Sur son compte de réseau social, le ministre a rappelé que, lors du deuxième sommet de la Communauté des États d’Amérique latine et des Caraïbes (CELAC), 33 chefs d’État réunis à La Havane avaient signé la Proclamation de l’Amérique latine et des Caraïbes comme Zone de paix.
M. Rodríguez a souligné « l’intérêt marqué du gouvernement américain pour la réactivation de la doctrine Monroe, désormais discréditée ».
Le plus haut représentant de la diplomatie cubaine a fait remarquer que, dans le contexte actuel, marqué par la violence de la domination impérialiste, « il est urgent de réaffirmer la ferme volonté de tous les membres de la CELAC, exprimée dans cette Proclamation ».
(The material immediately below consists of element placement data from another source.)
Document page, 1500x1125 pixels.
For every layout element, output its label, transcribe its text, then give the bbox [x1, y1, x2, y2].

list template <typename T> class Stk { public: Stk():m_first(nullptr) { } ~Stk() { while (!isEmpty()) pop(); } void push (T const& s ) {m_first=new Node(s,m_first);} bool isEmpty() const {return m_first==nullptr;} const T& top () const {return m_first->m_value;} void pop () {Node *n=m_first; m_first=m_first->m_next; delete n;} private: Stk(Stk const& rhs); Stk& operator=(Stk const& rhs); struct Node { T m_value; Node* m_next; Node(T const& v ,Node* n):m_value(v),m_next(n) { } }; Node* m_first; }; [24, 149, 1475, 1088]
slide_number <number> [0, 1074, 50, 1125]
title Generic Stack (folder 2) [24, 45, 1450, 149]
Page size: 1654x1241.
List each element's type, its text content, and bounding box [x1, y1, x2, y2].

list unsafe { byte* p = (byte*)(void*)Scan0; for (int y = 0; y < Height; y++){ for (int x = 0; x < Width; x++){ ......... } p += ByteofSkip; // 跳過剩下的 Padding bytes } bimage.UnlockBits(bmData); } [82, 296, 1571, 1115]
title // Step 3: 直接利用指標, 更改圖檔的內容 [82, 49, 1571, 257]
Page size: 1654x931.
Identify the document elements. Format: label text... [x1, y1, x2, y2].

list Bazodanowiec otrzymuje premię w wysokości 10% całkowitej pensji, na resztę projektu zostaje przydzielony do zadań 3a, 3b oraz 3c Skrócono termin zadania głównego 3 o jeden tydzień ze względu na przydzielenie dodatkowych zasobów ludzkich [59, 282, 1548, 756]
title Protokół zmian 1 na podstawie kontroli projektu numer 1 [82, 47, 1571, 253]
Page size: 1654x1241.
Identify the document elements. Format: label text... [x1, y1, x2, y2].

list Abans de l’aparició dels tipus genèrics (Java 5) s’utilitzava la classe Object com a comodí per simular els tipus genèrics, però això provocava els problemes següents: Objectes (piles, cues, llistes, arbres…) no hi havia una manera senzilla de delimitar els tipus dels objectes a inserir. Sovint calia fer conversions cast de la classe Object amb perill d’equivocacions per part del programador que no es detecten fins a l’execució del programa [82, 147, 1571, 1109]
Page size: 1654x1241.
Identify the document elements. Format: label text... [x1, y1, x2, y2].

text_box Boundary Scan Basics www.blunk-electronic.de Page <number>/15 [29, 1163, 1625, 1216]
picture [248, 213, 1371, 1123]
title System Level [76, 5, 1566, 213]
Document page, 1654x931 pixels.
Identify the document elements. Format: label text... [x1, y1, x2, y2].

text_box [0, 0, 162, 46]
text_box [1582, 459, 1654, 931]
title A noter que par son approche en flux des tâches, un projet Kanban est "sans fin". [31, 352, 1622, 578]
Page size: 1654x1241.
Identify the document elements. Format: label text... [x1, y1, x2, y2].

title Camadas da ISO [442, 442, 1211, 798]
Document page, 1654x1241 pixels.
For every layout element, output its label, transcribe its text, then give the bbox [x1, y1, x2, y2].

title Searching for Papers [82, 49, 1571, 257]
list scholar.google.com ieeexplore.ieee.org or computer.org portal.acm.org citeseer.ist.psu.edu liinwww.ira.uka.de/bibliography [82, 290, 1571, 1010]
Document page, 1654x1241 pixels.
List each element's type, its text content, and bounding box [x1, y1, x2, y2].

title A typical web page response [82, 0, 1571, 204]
Le 29 janvier 2014, le président cubain de l’époque, Raúl Castro Ruz, annonçait la signature d’un accord engageant les gouvernements et les peuples de la région à rechercher une solution pacifique aux différends et à bannir le recours à la force ou la menace de celle-ci.
Cet instrument établissait l’obligation de ne pas intervenir, directement ou indirectement, dans les affaires intérieures d’un autre État, ainsi que de respecter les principes de souveraineté nationale, d’égalité et d’autodétermination.
Il établissait également l’engagement de respecter pleinement le droit inaliénable de chaque État de choisir son système politique, économique, social et culturel, condition essentielle à la coexistence pacifique des nations. Plusieurs médias ont également mis en lumière ce point aujourd’hui sous le titre « Défendre notre zone de paix ».